[Stk] Sequencing with the STK

[Morgan Packard]

Thanks Carlos,

Along with the capacity for non-linear connections of audio signals, a
polished plugging/patching system will also have a nice way of handling
control data, perhaps allowing the same ugens to be used for control or
audio data, and optimizing the control communication by calculating it at a
slower rate than audio data. Such a thing is a non-trival project (for me,
at least). Perhaps such a thing exists, but I've only been able to find the
higher-level tools (Pd, ChucK, SC) which don't seem to be designed for easy
integration into other software. I think there's some murmuring in the PD
community about packaging PD up in a way so that it's easy to use as a code
library, not necessarily tied to the graphical interface, but I don't think
it's there yet.

Sorry to clutter the stk list with this somewhat off-topic stuff.

▸ **Provided data**
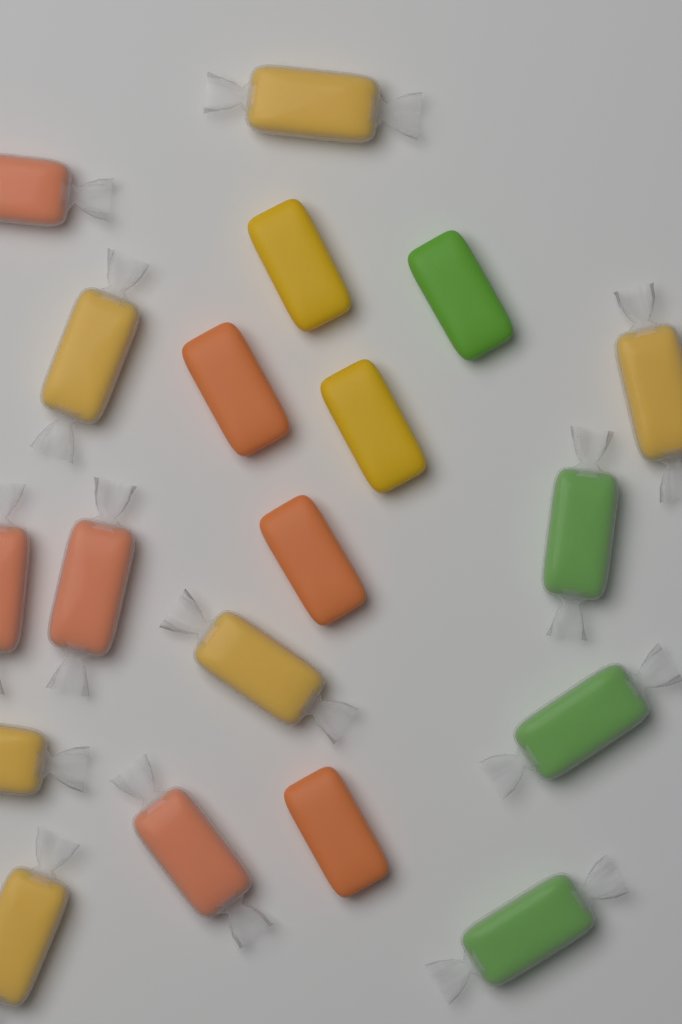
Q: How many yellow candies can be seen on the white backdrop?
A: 8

▸ **Your tasks**
1. List the higher-level tools that the author of the STK sequencing post says they have been able to find.
2. From the STK sequencing post, extract the text starting at "Along with the" and ending at "it's there yet.".

▸ **Set of answers**
1. Pd, ChucK, SC

2.
Along with the capacity for non-linear connections of audio signals, a
polished plugging/patching system will also have a nice way of handling
control data, perhaps allowing the same ugens to be used for control or
audio data, and optimizing the control communication by calculating it at a
slower rate than audio data. Such a thing is a non-trival project (for me,
at least). Perhaps such a thing exists, but I've only been able to find the
higher-level tools (Pd, ChucK, SC) which don't seem to be designed for easy
integration into other software. I think there's some murmuring in the PD
community about packaging PD up in a way so that it's easy to use as a code
library, not necessarily tied to the graphical interface, but I don't think
it's there yet.